> _Data section_
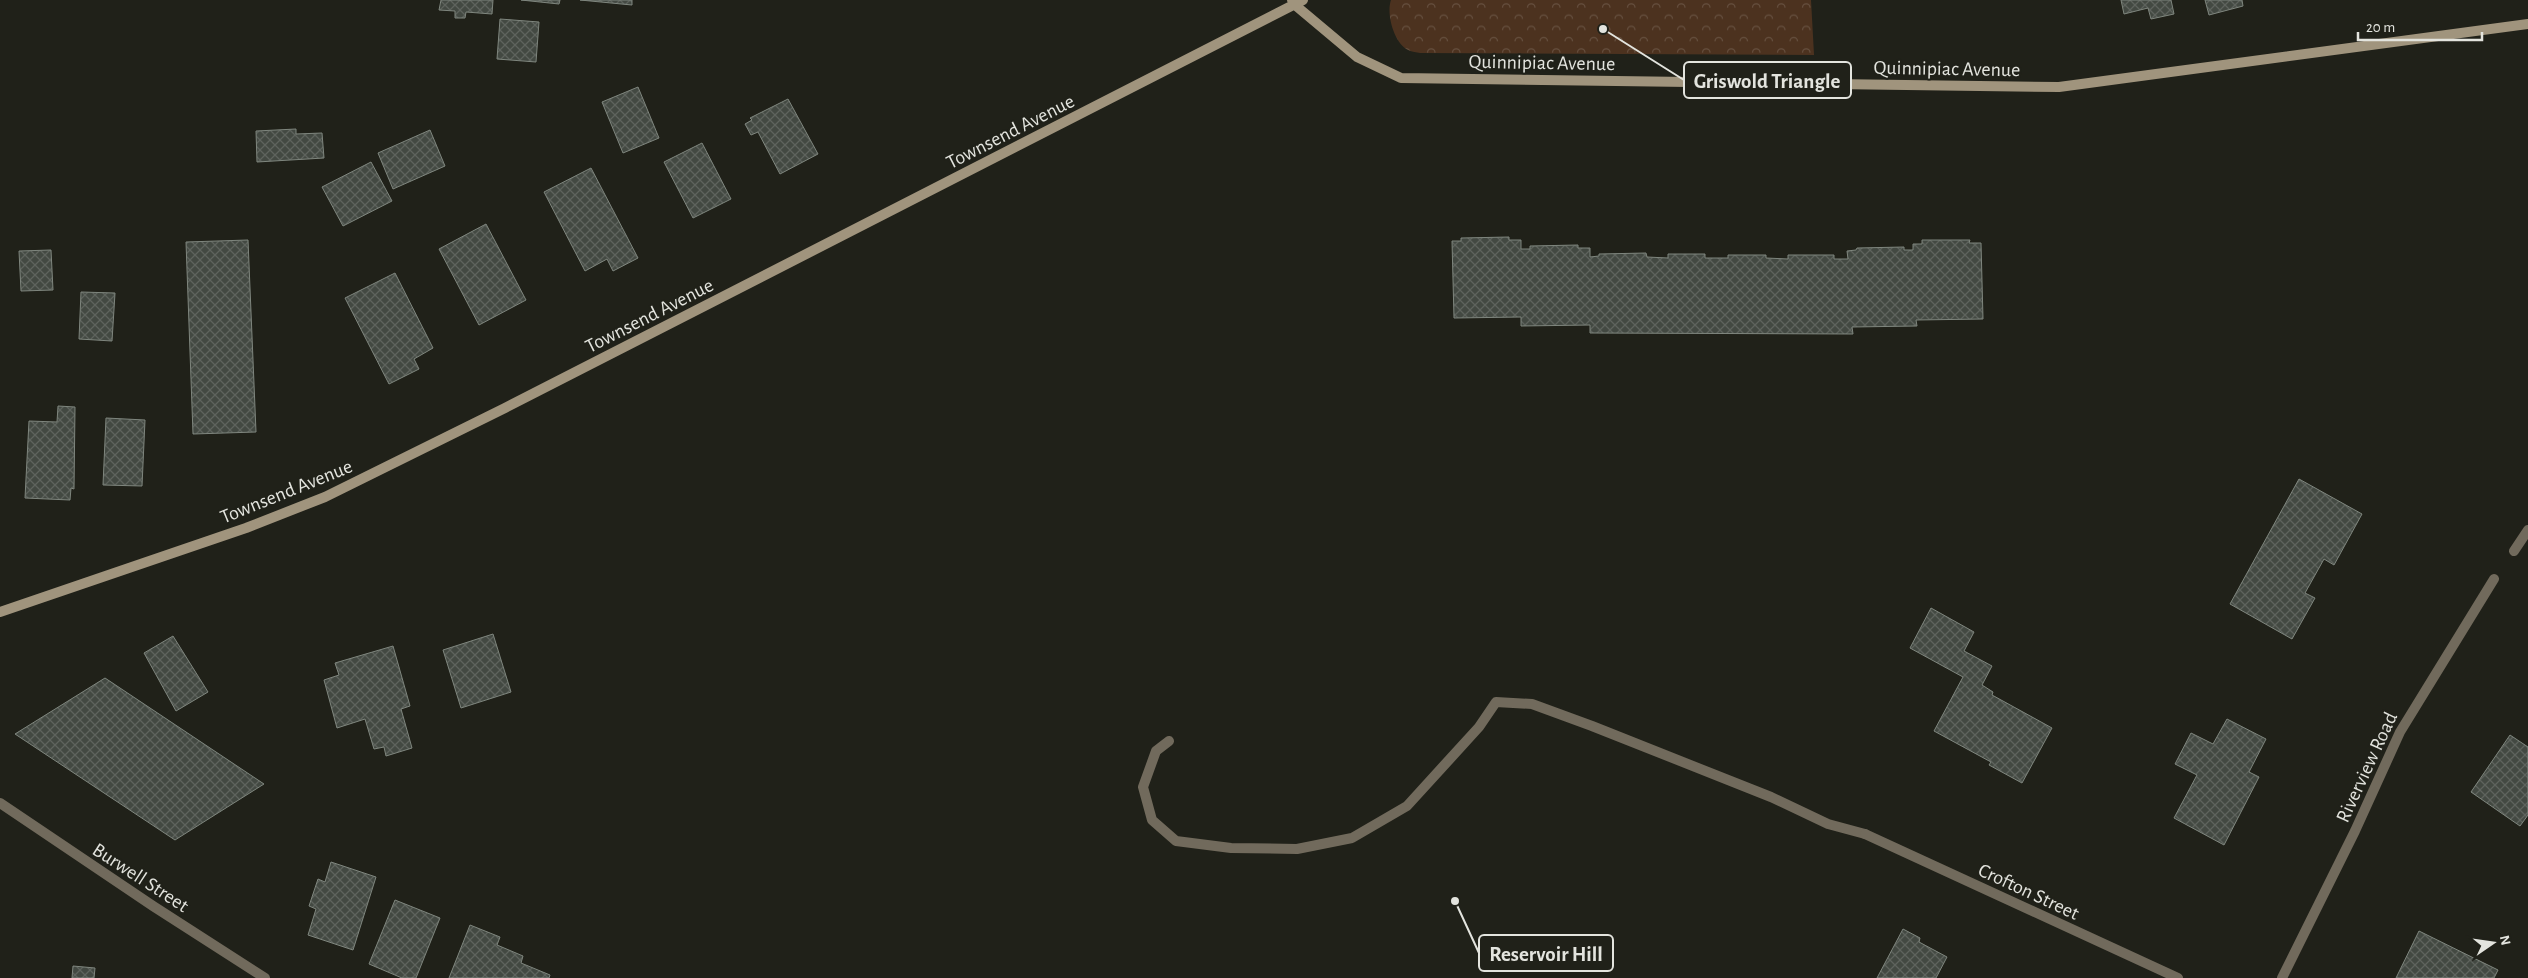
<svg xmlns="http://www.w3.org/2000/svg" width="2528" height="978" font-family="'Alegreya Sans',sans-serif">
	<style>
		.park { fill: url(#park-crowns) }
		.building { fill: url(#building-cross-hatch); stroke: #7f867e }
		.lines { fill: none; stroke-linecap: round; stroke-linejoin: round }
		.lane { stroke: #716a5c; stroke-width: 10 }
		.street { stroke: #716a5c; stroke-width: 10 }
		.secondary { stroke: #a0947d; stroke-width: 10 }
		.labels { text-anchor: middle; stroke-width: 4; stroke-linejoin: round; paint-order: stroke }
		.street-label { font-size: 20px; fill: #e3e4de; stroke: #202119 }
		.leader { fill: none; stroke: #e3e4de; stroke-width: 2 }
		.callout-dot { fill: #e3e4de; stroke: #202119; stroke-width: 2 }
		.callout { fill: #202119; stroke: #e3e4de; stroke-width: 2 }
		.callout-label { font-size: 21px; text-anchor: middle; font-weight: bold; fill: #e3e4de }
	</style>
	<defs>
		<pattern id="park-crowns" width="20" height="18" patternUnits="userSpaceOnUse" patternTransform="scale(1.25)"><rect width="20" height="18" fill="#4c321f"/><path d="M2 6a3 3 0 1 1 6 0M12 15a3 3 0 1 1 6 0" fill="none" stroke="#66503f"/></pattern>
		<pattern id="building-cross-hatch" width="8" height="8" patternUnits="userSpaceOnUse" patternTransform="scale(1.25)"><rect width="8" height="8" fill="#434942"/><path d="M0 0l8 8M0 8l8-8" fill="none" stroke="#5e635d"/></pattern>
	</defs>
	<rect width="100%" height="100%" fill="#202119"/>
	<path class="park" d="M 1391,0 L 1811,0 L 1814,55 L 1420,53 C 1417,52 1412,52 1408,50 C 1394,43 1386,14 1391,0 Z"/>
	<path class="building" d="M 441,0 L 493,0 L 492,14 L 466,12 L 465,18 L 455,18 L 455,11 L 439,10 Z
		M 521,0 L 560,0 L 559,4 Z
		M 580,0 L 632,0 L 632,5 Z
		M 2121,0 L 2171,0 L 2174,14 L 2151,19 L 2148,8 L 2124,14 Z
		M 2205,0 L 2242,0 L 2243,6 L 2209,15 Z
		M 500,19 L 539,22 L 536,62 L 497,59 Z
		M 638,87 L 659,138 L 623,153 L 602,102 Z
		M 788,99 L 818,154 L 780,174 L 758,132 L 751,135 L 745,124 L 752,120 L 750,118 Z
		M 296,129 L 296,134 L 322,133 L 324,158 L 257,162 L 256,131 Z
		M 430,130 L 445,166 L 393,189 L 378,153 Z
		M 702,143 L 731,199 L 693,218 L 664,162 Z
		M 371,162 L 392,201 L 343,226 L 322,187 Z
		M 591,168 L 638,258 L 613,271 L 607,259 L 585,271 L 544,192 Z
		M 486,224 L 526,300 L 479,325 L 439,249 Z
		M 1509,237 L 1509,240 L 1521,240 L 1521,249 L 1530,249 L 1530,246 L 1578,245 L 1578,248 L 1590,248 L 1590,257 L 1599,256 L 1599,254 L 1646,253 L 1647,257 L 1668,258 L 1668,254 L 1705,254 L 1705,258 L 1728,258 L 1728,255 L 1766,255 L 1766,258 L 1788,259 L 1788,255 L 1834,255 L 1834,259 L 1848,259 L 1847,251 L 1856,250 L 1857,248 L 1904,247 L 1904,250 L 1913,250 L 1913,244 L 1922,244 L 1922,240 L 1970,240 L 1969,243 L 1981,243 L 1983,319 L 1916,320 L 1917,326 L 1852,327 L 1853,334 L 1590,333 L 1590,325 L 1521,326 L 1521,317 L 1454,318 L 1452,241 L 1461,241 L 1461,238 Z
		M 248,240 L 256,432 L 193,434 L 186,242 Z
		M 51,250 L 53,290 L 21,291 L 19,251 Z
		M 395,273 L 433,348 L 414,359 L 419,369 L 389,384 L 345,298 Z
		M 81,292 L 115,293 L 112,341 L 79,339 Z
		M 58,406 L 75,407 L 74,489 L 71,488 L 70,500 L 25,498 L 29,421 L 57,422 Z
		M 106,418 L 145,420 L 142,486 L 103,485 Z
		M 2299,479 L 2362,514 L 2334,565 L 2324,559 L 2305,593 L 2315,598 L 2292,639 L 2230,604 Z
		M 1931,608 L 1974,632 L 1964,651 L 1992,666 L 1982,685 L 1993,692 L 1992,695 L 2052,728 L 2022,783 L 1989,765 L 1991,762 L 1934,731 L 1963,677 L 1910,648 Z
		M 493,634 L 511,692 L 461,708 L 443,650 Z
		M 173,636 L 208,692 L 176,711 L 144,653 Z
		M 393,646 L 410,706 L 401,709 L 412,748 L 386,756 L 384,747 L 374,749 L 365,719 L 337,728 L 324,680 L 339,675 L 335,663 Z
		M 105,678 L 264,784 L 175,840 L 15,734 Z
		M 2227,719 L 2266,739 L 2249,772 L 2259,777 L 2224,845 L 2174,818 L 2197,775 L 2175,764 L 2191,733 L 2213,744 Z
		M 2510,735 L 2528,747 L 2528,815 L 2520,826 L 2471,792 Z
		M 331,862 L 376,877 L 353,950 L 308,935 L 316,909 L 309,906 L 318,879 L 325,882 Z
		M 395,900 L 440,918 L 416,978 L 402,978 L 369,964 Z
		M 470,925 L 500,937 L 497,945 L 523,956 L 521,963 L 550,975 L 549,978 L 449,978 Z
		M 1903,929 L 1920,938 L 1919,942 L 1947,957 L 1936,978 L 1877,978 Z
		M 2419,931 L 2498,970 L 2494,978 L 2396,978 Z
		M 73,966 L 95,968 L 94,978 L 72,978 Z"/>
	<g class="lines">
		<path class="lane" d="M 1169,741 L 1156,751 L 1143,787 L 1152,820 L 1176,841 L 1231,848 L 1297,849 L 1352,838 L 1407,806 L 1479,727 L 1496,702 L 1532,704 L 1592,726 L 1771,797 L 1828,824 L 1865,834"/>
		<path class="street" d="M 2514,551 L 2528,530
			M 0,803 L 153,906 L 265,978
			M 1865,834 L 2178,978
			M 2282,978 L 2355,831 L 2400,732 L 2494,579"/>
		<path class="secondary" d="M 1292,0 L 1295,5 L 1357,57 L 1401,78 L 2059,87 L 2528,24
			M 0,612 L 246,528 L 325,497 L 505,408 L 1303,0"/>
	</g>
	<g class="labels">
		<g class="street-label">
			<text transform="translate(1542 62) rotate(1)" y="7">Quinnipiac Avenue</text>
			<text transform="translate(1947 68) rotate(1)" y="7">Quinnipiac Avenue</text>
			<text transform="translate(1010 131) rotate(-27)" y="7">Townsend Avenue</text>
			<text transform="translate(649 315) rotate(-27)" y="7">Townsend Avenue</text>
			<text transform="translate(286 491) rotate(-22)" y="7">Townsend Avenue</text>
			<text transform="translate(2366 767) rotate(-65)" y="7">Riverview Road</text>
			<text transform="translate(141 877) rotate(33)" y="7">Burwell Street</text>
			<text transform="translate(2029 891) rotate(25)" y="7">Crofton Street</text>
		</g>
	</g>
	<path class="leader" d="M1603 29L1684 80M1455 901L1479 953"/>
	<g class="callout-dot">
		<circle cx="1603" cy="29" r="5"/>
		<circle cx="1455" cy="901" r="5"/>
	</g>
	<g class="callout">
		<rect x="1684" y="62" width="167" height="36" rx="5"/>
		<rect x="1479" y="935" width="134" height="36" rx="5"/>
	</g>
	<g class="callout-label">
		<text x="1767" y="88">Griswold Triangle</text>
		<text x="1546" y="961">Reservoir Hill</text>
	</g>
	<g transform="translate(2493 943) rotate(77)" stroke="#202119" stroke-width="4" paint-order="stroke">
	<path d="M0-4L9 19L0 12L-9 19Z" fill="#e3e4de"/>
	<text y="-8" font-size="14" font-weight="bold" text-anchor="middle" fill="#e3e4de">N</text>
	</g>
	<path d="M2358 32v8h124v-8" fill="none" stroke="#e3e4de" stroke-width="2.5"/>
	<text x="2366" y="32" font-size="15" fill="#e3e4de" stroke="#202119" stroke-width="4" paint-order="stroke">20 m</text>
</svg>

> _Task item_
The exact lines of the material above starting at the one that contains "#a0947d; stroke-width: 10" and ending at the one that contains "#e3e4de; stroke: #202119;" are what to retype; leave out everything else.

> _Response to the task_
		.secondary { stroke: #a0947d; stroke-width: 10 }
		.labels { text-anchor: middle; stroke-width: 4; stroke-linejoin: round; paint-order: stroke }
		.street-label { font-size: 20px; fill: #e3e4de; stroke: #202119 }
		.leader { fill: none; stroke: #e3e4de; stroke-width: 2 }
		.callout-dot { fill: #e3e4de; stroke: #202119; stroke-width: 2 }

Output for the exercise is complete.